Efficient Variational Inference for Gaussian Process Regression Networks (2013)

Abstract

( Multi-output regression ) correlation between $Y$s may vary with input space

GPRNs (Gaussian Process Regression Networks)

flexible
intractable

Thus, propose 2 efficient VI methods for GPRNs

(1) GPRN-MF

adopts mean-field with full Gaussian over GPRN’s parameters

(2) GPRN-NPV

non-parametric VI
derive analytical forms of ELBO
closed-form updates of parameters
$O(N)$ for parameter’s covariances

1. Introduction

Challenge in multi-output :

1) develop flexible models able to capture the dependencies between $Y$s
2) efficient inference

Various non-probabilistic approaches have been developed.

It is crucial to have full posterior probabilities

GP have proved very effective tools for single & multiple output

GP-based methods :

before) assume that the dependencies between the $Y$s are fixed

( = independent of the input space )
after ) correlation between $Y$s can be spatially adaptive

$\rightarrow$ GAUSSIAN PROCESS REGRESSION NETWORKS (GPRNs)

This paper proposes “efficient approximate inference methods for GPRNs”

(1) First method : simple MF approach of GPRN

show that…
- 1) can obtain analytical expression of ELBO & closed-form update of variational params
- 2) parameterize the corresponding covariances with only $O(N)$ params

(2) Second method : exploits VI

non-parametric VI to approximate posterior of GPRN’s params
approximate complex distn, which are not well approximated by single Gaussian
needs $O(N)$ variational params

2. GPRN

Input : $\mathbf{x} \in \mathbb{R}^{D}$.

-----

GIVEN EXERCISE 1:
Copy the stretch of the notes on variational inference for Gaussian process regression networks from "1. Introduction" through "have been developed." word for word.
GIVEN EXERCISE 2:
Write the next part of the notes on variational inference for Gaussian process regression networks, picking up after their final line.

DATA EXCERPT:
-----

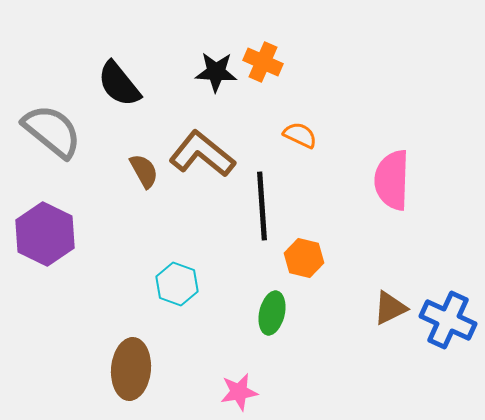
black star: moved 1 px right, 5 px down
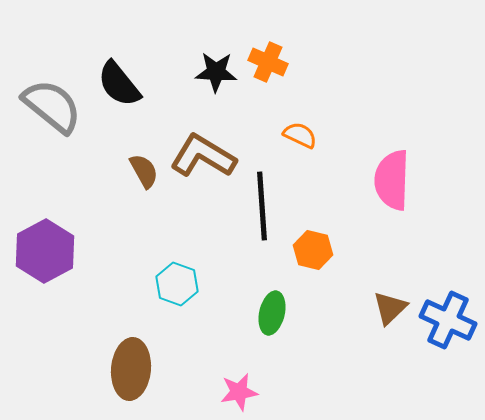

-----

TASK ANSWER 1:
1. Introduction

Challenge in multi-output :

1) develop flexible models able to capture the dependencies between $Y$s
2) efficient inference

Various non-probabilistic approaches have been developed.

TASK ANSWER 2:
Output : $\mathbf{y}(\mathbf{x}) \in \mathbb{R}^{P}$.

assumed to be linear combination of $Q$ noisy latent functions $\mathrm{f}(\mathrm{x}) \in \mathbb{R}^{Q}$
corrupted by Gaussian noise

Mixing Coefficients : $\mathbf{W}(\mathbf{x}) \in \mathbb{R}^{P} \times \mathbb{R}^{Q}$

[ GPRN model ]

$\begin{aligned} \mathrm{y}(\mathrm{x}) &=\mathrm{W}(\mathrm{x})\left[\mathrm{f}(\mathrm{x})+\sigma_{f} \epsilon\right]+\sigma_{y} \mathrm{z} \\ f_{j}(\mathrm{x}) & \sim \mathcal{G} \mathcal{P}\left(0, \kappa_{f}\right), \quad j=1 \ldots Q \\ W_{i j}(\mathrm{x}) & \sim \mathcal{G} \mathcal{P}\left(0, \kappa_{w}\right), \quad i=1, \ldots, P ; j=1, \ldots Q \\ \epsilon & \sim \mathcal{N}\left(\epsilon ; 0, \mathrm{I}_{Q}\right) \\ \mathrm{z} & \sim \mathcal{N}\left(\mathrm{z} ; 0, \mathrm{I}_{P}\right) \end{aligned}$.

Advantage of GPRN model :

1) dependencies of outputs $y$ are induced via latent functions $\mathbf{f}$
2) mixing coefficients $\mathbf{W}(\mathbf{x})$ explicitly depends on $\mathbf{x}$

( = correlations are spatially adaptive )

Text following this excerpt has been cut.